5.3. Le predette conclusioni del primo Giudice non possono trovare condivisione da parte del Collegio che, dando continuità all'indirizzo giurisprudenziale di questo Consiglio di Giustizia, ritiene di dover riaffermare che, in caso di sequestro penale, «il Comune, una volta acquisita notizia della cessazione del sequestro, dovrà notificare nuovamente l'ordinanza di demolizione già in precedenza adottata all'interessato, a questi concedendo un nuovo termine per l'eventuale ottemperanza» (cfr. C.g.a.r.s., Sez. giur., 20 agosto 2024, n. 679; 16 gennaio 2024, n. 31; Sez. riun., parere 13 ottobre 2020, n. 277).

Invero, come è già stato condivisibilmente osservato, non può configurarsi in capo al responsabile dell'abuso un dovere di collaborazione al fine del dissequestro dei beni e, quindi, dell'esecuzione dell'ingiunzione di demolizione, ossia di porre in essere, in assenza di un obbligo normativo in tal senso, un'attività pregiudizievole dei propri interessi e del proprio patrimonio (C.g.a.r.s., Sez. riun., n. 301/2018 del 12 giugno 2018, aff. n. 200/2016; C.d.S., Sez. VI, 17 maggio 2017, n. 2337).

Il sequestro penale dell'immobile, tuttavia, non determina la nullità del provvedimento amministrativo e, quindi, non incide sulla sua legittimità, ma impedisce la concreta esecuzione dell'ordine in esso contenuto, salvo che l'interessato non decida di chiedere il dissequestro del bene allo scopo di dare volontaria esecuzione all'ingiunzione.

A seguito del venir meno del provvedimento di sequestro - considerata la natura sanzionatoria dell'acquisizione gratuita e la conseguente esigenza di consentire al destinatario di provvedere all'eventuale demolizione delle opere abusive in luogo dell'acquisizione, nonché, parallelamente, di permettere dell'Amministrazione una eventuale rivalutazione (anche in ragione del tempo trascorso) in punto di fatto e di diritto della fattispecie - il Comune deve notificare nuovamente l'ordinanza di demolizione in precedenza adottata all'interessato concedendogli un nuovo termine per l'eventuale ottemperanza, o, eventualmente, adottare un nuovo ordine di demolizione.

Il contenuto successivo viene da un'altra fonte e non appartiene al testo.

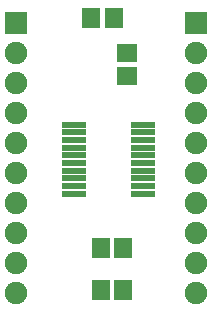
<source format=gts>
G04 DipTrace 3.0.0.2*
G04 MSP4302311_20.gts*
%MOIN*%
G04 #@! TF.FileFunction,Soldermask,Top*
G04 #@! TF.Part,Single*
%ADD27R,0.078866X0.023748*%
%ADD29C,0.074929*%
%ADD31R,0.074929X0.074929*%
%ADD33R,0.067055X0.059181*%
%ADD35R,0.059181X0.067055*%
%FSLAX26Y26*%
G04*
G70*
G90*
G75*
G01*
G04 TopMask*
%LPD*%
D35*
X850054Y656500D3*
X775251D3*
X850249Y794000D3*
X775446D3*
D33*
X862751Y1369000D3*
Y1443803D3*
D31*
X494000Y1544000D3*
D29*
Y1444000D3*
Y1344000D3*
Y1244000D3*
Y1144000D3*
Y1044000D3*
Y944000D3*
Y844000D3*
Y744000D3*
Y644000D3*
D31*
X1094000Y1544000D3*
D29*
Y1444000D3*
Y1344000D3*
Y1244000D3*
Y1144000D3*
Y1044000D3*
Y944000D3*
Y844000D3*
Y744000D3*
Y644000D3*
D35*
X819000Y1562751D3*
X744197D3*
D27*
X687749Y1206500D3*
Y1180909D3*
Y1155319D3*
Y1129728D3*
Y1104138D3*
Y1078547D3*
Y1052957D3*
Y1027366D3*
Y1001776D3*
Y976185D3*
X916104D3*
X916096Y1001776D3*
Y1027366D3*
Y1052957D3*
Y1078547D3*
Y1104138D3*
Y1129728D3*
Y1155319D3*
Y1180909D3*
Y1206500D3*
M02*

</source>
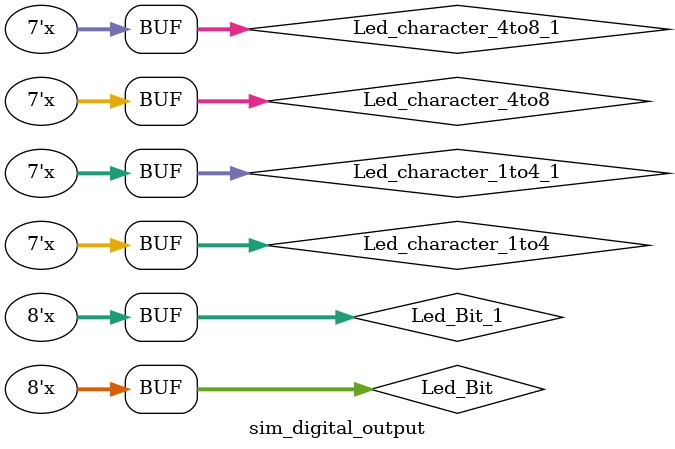
<source format=v>
`timescale 1ns / 1ps

module sim_digital_output();
    wire [7:0] Led_Bit;
    wire [6:0] Led_character_1to4;   
    wire [6:0] Led_character_4to8;
    reg [7:0] Led_Bit_1;
    reg [6:0] Led_character_1to4_1;   
    reg [6:0] Led_character_4to8_1;
    initial 
        begin
            Led_Bit_1 = 8'd0;
            Led_character_1to4_1 = 7'd0;
            Led_character_4to8_1 = 7'd0;
        end
    assign Led_Bit = Led_Bit_1;
    assign Led_character_1to4 = Led_character_1to4_1;
    assign Led_character_4to8 = Led_character_4to8_1;
    always #40 Led_character_1to4_1 = Led_character_1to4_1 + 1;    
    always #20 Led_character_4to8_1 = Led_character_4to8_1 + 1; 
    always #10 Led_Bit_1 = Led_Bit_1 + 1;
    digital_output C2(
    .Number_Bit(Number_Bit),
    .Number_1to4(Number_1to4),
    .Number_5to8(Number_5to8),
    .Led_Bit(Led_Bit),
    .Led_character_1to4(Led_character_1to4),
    .Led_character_4to8(Led_character_4to8)
);

endmodule
</source>
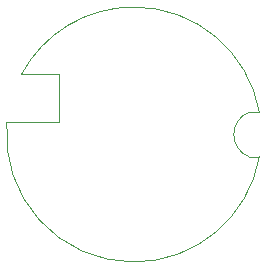
<source format=gbr>
%TF.GenerationSoftware,KiCad,Pcbnew,(6.0.1)*%
%TF.CreationDate,2022-02-07T22:37:27-05:00*%
%TF.ProjectId,PDB-B,5044422d-422e-46b6-9963-61645f706362,rev?*%
%TF.SameCoordinates,Original*%
%TF.FileFunction,Profile,NP*%
%FSLAX46Y46*%
G04 Gerber Fmt 4.6, Leading zero omitted, Abs format (unit mm)*
G04 Created by KiCad (PCBNEW (6.0.1)) date 2022-02-07 22:37:27*
%MOMM*%
%LPD*%
G01*
G04 APERTURE LIST*
%TA.AperFunction,Profile*%
%ADD10C,0.100000*%
%TD*%
G04 APERTURE END LIST*
D10*
X137630740Y-125123987D02*
X136760370Y-125109493D01*
X120650000Y-121920000D02*
X117475000Y-121920000D01*
X136760370Y-125109492D02*
G75*
G03*
X136760370Y-128890494I727584J-1890501D01*
G01*
X127000000Y-137795000D02*
G75*
G03*
X137630741Y-128875988I737J10794119D01*
G01*
X137630741Y-128875988D02*
X136760370Y-128890494D01*
X120650000Y-121920000D02*
X120650000Y-125984000D01*
X116253626Y-125976536D02*
G75*
G03*
X127000000Y-137795000I10746385J-1023454D01*
G01*
X120650000Y-125984000D02*
X116253626Y-125976536D01*
X137630740Y-125123987D02*
G75*
G03*
X127000000Y-116205000I-10630726J-1875998D01*
G01*
X127000000Y-116205000D02*
G75*
G03*
X117475000Y-121920000I-11J-10794981D01*
G01*
M02*

</source>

6. Pertanto, l'appello va accolto nei limiti di cui in motivazione, con il conseguente annullamento del provvedimento gravato prot. n. 10595 del 19 febbraio 2013, con il quale è stata accertata l'inottemperanza all'ingiunzione a demolire e disposta l'acquisizione al patrimonio comunale dei beni ivi indicati, fatti salvi gli ulteriori provvedimenti dell'Amministrazione.

7. Considerata la non univoca giurisprudenza in materia, le spese del grado di giudizio possono essere compensate tra le parti.

P.Q.M.

Il Consiglio di Giustizia Amministrativa per la Regione Siciliana, in sede giurisdizionale, definitivamente pronunciando sull'appello, come in epigrafe proposto, lo accoglie nei sensi di cui in motivazione e per l'effetto, in parziale riforma della pronuncia gravata, annulla il provvedimento impugnato prot. n. 10595 del 19 febbraio 2013.

Spese compensate.

Ordina che la presente sentenza sia eseguita dall'autorità amministrativa.

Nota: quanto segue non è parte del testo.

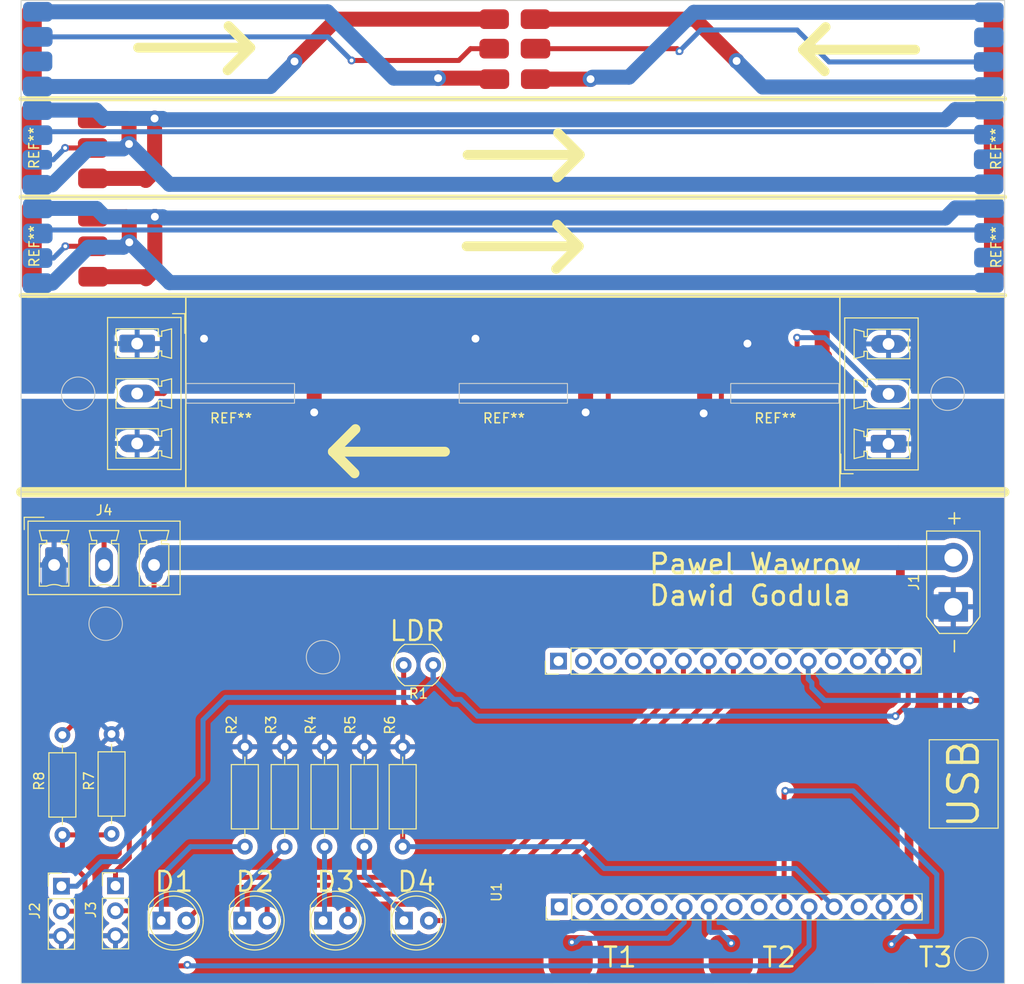
<source format=kicad_pcb>
(kicad_pcb
	(version 20240108)
	(generator "pcbnew")
	(generator_version "8.0")
	(general
		(thickness 1.6)
		(legacy_teardrops no)
	)
	(paper "A4")
	(layers
		(0 "F.Cu" signal)
		(31 "B.Cu" signal)
		(32 "B.Adhes" user "B.Adhesive")
		(33 "F.Adhes" user "F.Adhesive")
		(34 "B.Paste" user)
		(35 "F.Paste" user)
		(36 "B.SilkS" user "B.Silkscreen")
		(37 "F.SilkS" user "F.Silkscreen")
		(38 "B.Mask" user)
		(39 "F.Mask" user)
		(40 "Dwgs.User" user "User.Drawings")
		(41 "Cmts.User" user "User.Comments")
		(42 "Eco1.User" user "User.Eco1")
		(43 "Eco2.User" user "User.Eco2")
		(44 "Edge.Cuts" user)
		(45 "Margin" user)
		(46 "B.CrtYd" user "B.Courtyard")
		(47 "F.CrtYd" user "F.Courtyard")
		(48 "B.Fab" user)
		(49 "F.Fab" user)
		(50 "User.1" user "VCut")
		(51 "User.2" user)
		(52 "User.3" user)
		(53 "User.4" user)
		(54 "User.5" user)
		(55 "User.6" user)
		(56 "User.7" user)
		(57 "User.8" user)
		(58 "User.9" user)
	)
	(setup
		(pad_to_mask_clearance 0)
		(allow_soldermask_bridges_in_footprints no)
		(pcbplotparams
			(layerselection 0x00010fc_ffffffff)
			(plot_on_all_layers_selection 0x0000000_00000000)
			(disableapertmacros no)
			(usegerberextensions yes)
			(usegerberattributes no)
			(usegerberadvancedattributes no)
			(creategerberjobfile no)
			(dashed_line_dash_ratio 12.000000)
			(dashed_line_gap_ratio 3.000000)
			(svgprecision 6)
			(plotframeref no)
			(viasonmask no)
			(mode 1)
			(useauxorigin no)
			(hpglpennumber 1)
			(hpglpenspeed 20)
			(hpglpendiameter 15.000000)
			(pdf_front_fp_property_popups yes)
			(pdf_back_fp_property_popups yes)
			(dxfpolygonmode yes)
			(dxfimperialunits yes)
			(dxfusepcbnewfont yes)
			(psnegative no)
			(psa4output no)
			(plotreference yes)
			(plotvalue no)
			(plotfptext yes)
			(plotinvisibletext no)
			(sketchpadsonfab no)
			(subtractmaskfromsilk yes)
			(outputformat 1)
			(mirror no)
			(drillshape 0)
			(scaleselection 1)
			(outputdirectory "C:/Users/notif/Documents/workspace/esp-idf-proj/4_udp_music_vis/kicad/esp_music_vis/gerber/")
		)
	)
	(net 0 "")
	(net 1 "Net-(D1-K)")
	(net 2 "LED1")
	(net 3 "Net-(D2-K)")
	(net 4 "LED2")
	(net 5 "Net-(D3-K)")
	(net 6 "LED3")
	(net 7 "Net-(D4-K)")
	(net 8 "LED4")
	(net 9 "+5V")
	(net 10 "GND")
	(net 11 "+3.3V")
	(net 12 "MOTION")
	(net 13 "Net-(J3-Pin_2)")
	(net 14 "LED_DOUT")
	(net 15 "L_SENSOR")
	(net 16 "unconnected-(U1-EN-Pad1)")
	(net 17 "unconnected-(U1-VP-Pad2)")
	(net 18 "unconnected-(U1-VN-Pad3)")
	(net 19 "unconnected-(U1-D34-Pad4)")
	(net 20 "unconnected-(U1-D35-Pad5)")
	(net 21 "TOUCH_1")
	(net 22 "TOUCH_2")
	(net 23 "unconnected-(U1-D25-Pad8)")
	(net 24 "unconnected-(U1-D26-Pad9)")
	(net 25 "TOUCH_3")
	(net 26 "unconnected-(U1-D13-Pad13)")
	(net 27 "unconnected-(U1-D23-Pad16)")
	(net 28 "unconnected-(U1-D22-Pad17)")
	(net 29 "unconnected-(U1-TX0-Pad18)")
	(net 30 "unconnected-(U1-RX0-Pad19)")
	(net 31 "unconnected-(U1-TX2-Pad24)")
	(net 32 "unconnected-(U1-RX2-Pad25)")
	(net 33 "unconnected-(U1-D2-Pad27)")
	(net 34 "unconnected-(U1-D15-Pad28)")
	(net 35 "DOUT2")
	(net 36 "DOUT3")
	(net 37 "DOUT1")
	(net 38 "DIN1")
	(net 39 "DIN_1")
	(net 40 "DOUT_2")
	(net 41 "DIN_3")
	(net 42 "DIN_4")
	(footprint "Library:PAD_11x2" (layer "F.Cu") (at 124.4125 149.075))
	(footprint "Library:PAD_11x2" (layer "F.Cu") (at 51.85 75 90))
	(footprint "Connector_PinHeader_2.54mm:PinHeader_1x03_P2.54mm_Vertical" (layer "F.Cu") (at 54.1 140.1))
	(footprint (layer "F.Cu") (at 98.6 51.9))
	(footprint "Library:PAD_11x2" (layer "F.Cu") (at 108.125 149.075))
	(footprint (layer "F.Cu") (at 98.625 56.95 -90))
	(footprint (layer "F.Cu") (at 57.275 64.55 -90))
	(footprint "Library:PAD_2X3" (layer "F.Cu") (at 127.65 90.1))
	(footprint "Library:PAD_2X3" (layer "F.Cu") (at 100.05 90.125))
	(footprint (layer "F.Cu") (at 102.3 54.9))
	(footprint (layer "F.Cu") (at 102.3 51.9))
	(footprint "MojeFootprinty:ESP32_WROOM_DEV_30PIN" (layer "F.Cu") (at 142.09 129.7 90))
	(footprint (layer "F.Cu") (at 51.7 51.15))
	(footprint (layer "F.Cu") (at 148.875 65.1))
	(footprint "Resistor_THT:R_Axial_DIN0207_L6.3mm_D2.5mm_P10.16mm_Horizontal" (layer "F.Cu") (at 84.9 136.08 90))
	(footprint (layer "F.Cu") (at 51.1 55))
	(footprint (layer "F.Cu") (at 57.3 74.55 -90))
	(footprint (layer "F.Cu") (at 102.325 56.95 -90))
	(footprint "Resistor_THT:R_Axial_DIN0207_L6.3mm_D2.5mm_P10.16mm_Horizontal" (layer "F.Cu") (at 54.2 134.88 90))
	(footprint "Library:PAD_11x2" (layer "F.Cu") (at 99.1 93))
	(footprint "Library:PAD_2X3" (layer "F.Cu") (at 73.7 90.1))
	(footprint (layer "F.Cu") (at 57.275 62 -90))
	(footprint "Library:PAD_11x2" (layer "F.Cu") (at 71.35 93))
	(footprint "Resistor_THT:R_Axial_DIN0207_L6.3mm_D2.5mm_P10.16mm_Horizontal" (layer "F.Cu") (at 59.2 124.62 -90))
	(footprint "Connector_AMASS:AMASS_XT30UPB-M_1x02_P5.0mm_Vertical" (layer "F.Cu") (at 144.78 111.68 90))
	(footprint (layer "F.Cu") (at 51.675 61.15))
	(footprint "LED_THT:LED_D5.0mm_Clear" (layer "F.Cu") (at 88.925 143.6))
	(footprint (layer "F.Cu") (at 57.3 67.05 -90))
	(footprint "Resistor_THT:R_Axial_DIN0207_L6.3mm_D2.5mm_P10.16mm_Horizontal" (layer "F.Cu") (at 88.8 136.08 90))
	(footprint "Library:PAD_2X3" (layer "F.Cu") (at 100.05 90.1))
	(footprint "Library:PAD_11x2" (layer "F.Cu") (at 51.825 65 90))
	(footprint "LED_THT:LED_D5.0mm_Clear" (layer "F.Cu") (at 72.481666 143.6))
	(footprint (layer "F.Cu") (at 57.325 77.05 -90))
	(footprint "Connector_PinHeader_2.54mm:PinHeader_1x03_P2.54mm_Vertical" (layer "F.Cu") (at 59.6 140.06))
	(footprint (layer "F.Cu") (at 148.875 55.2))
	(footprint "Library:PAD_2X3" (layer "F.Cu") (at 129.05 90.1))
	(footprint "Resistor_THT:R_Axial_DIN0207_L6.3mm_D2.5mm_P10.16mm_Horizontal" (layer "F.Cu") (at 72.75 136.08 90))
	(footprint "Library:PAD_2X3" (layer "F.Cu") (at 72.3 90.1))
	(footprint "OptoDevice:R_LDR_5.0x4.1mm_P3mm_Vertical" (layer "F.Cu") (at 91.9 117.6 180))
	(footprint "Library:PAD_11x2" (layer "F.Cu") (at 140.7 149.075))
	(footprint "Connector_Phoenix_MC_HighVoltage:PhoenixContact_MCV_1,5_3-G-5.08_1x03_P5.08mm_Vertical" (layer "F.Cu") (at 138.2 95.1 90))
	(footprint "Connector_Phoenix_MC_HighVoltage:PhoenixContact_MCV_1,5_3-G-5.08_1x03_P5.08mm_Vertical" (layer "F.Cu") (at 53.3575 107.4225))
	(footprint "Library:PAD_2X3" (layer "F.Cu") (at 127.65 90.125))
	(footprint "Library:PAD_2X3" (layer "F.Cu") (at 100.05 90.125))
	(footprint "Library:PAD_2X3" (layer "F.Cu") (at 127.65 90.125))
	(footprint "Library:PAD_2X3" (layer "F.Cu") (at 72.3 90.125))
	(footprint "Library:PAD_11x2" (layer "F.Cu") (at 149.65 75.1 90))
	(footprint "LED_THT:LED_D5.0mm_Clear" (layer "F.Cu") (at 80.703332 143.6))
	(footprint (layer "F.Cu") (at 98.6 54.9))
	(footprint "Resistor_THT:R_Axial_DIN0207_L6.3mm_D2.5mm_P10.16mm_Horizontal" (layer "F.Cu") (at 80.85 136.08 90))
	(footprint "LED_THT:LED_D5.0mm_Clear" (layer "F.Cu") (at 64.26 143.6))
	(footprint "Library:PAD_2X3" (layer "F.Cu") (at 101.45 90.1))
	(footprint "Resistor_THT:R_Axial_DIN0207_L6.3mm_D2.5mm_P10.16mm_Horizontal" (layer "F.Cu") (at 76.8 136.08 90))
	(footprint (layer "F.Cu") (at 57.3 72 -90))
	(footprint "Library:PAD_11x2" (layer "F.Cu") (at 126.7 93))
	(footprint (layer "F.Cu") (at 148.375 56.25))
	(footprint "Library:PAD_2X3" (layer "F.Cu") (at 72.3 90.125))
	(footprint "Connector_Phoenix_MC_HighVoltage:PhoenixContact_MCV_1,5_3-G-5.08_1x03_P5.08mm_Vertical" (layer "F.Cu") (at 61.8 84.9 -90))
	(footprint (layer "B.Cu") (at 148.4 76.15 -90))
	(footprint (layer "B.Cu") (at 148.425 73.65 -90))
	(footprint (layer "B.Cu") (at 148.4 53.75 -90))
	(footprint ""
		(layer "B.Cu")
		(uuid "251c9419-294c-47e6-9558-0aeb93b95fed")
		(at 148.425 71.1 -90)
		(property "Reference" ""
			(at 0 -3.29825 -90)
			(layer "F.SilkS")
			(uuid "7feb5133-6699-4626-8601-23e7f5d00f95")
			(effects
				(font
					(size 1.27 1.27)
					(thickness 0.15)
				)
			)
		)
		(property "Value" ""
			(at 0 -3.29825 -90)
			(layer "F.Fab")
			(uuid "416a7111-34db-4ebb-b246-cc5a946d5cd0")
			(effects
				(font
					(size 1.27 1.27)
					(thickness 0.15)
				)
			)
		)
		(property "Footprint" ""
			(at 0 0 90)
			(layer "B.Fab")
			(hide yes)
			(uuid "c947a896-877c-46fe-87c2-837d766fd5f1")
			(effects
				(font
					(size 1.27 1.27)
					(thickness 0.15)
				)
				(justify mirror)
			)
		)
		(property "Datasheet" ""
			(at 0 0 90)
			(layer "B.Fab")
			(hide yes)
			(uuid "1ef07ec2-02a5-4f0e-ac61-86a3eed31fde")
			(effects
				(font
					(size 1.27 1.27)
					(thickness 0.15)
				)
				(justify mirror)
			)
		)
		(property "Description" ""
			(at 0 0 90)
			(layer "B.Fab")
			(hide yes)
			(uuid "2c84c1e2-d677-47a7-a97e-2f2cfae41a90")
			(effects
				(font
					(size 1.27 1.27)
					(thickness 0.15)
				)
				(justify mirror)
			)
		)
		(pad "1" smd roundrect
			(at 0 0 270)
			(size 2 3)
			(layers "B.Cu" "B.Paste" "B.Mask")
			(roundrect_rratio 0.25)
			(net 9 "+5V")
			(thermal_bridge_angle 45)
			(uuid "2a0e6cb0-73d2-4b54-b5a8
... [330279 chars truncated]
</source>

Ritenuto che sussistano i presupposti di cui all'art. 52, commi 1 e 2, del d.lgs. 30 giugno 2003, n. 196, e dell'art. 10 del regolamento (UE) 2016/679 del Parlamento europeo e del Consiglio del 27 aprile 2016, a tutela dei diritti o della dignità della parte interessata, manda alla Segreteria di procedere all'oscuramento delle generalità nonché di qualsiasi altro dato idoneo ad identificare l'appellante.

Note

La presente decisione ha per oggetto TAR Sicilia, sez. II, sent. n. 1676/2022.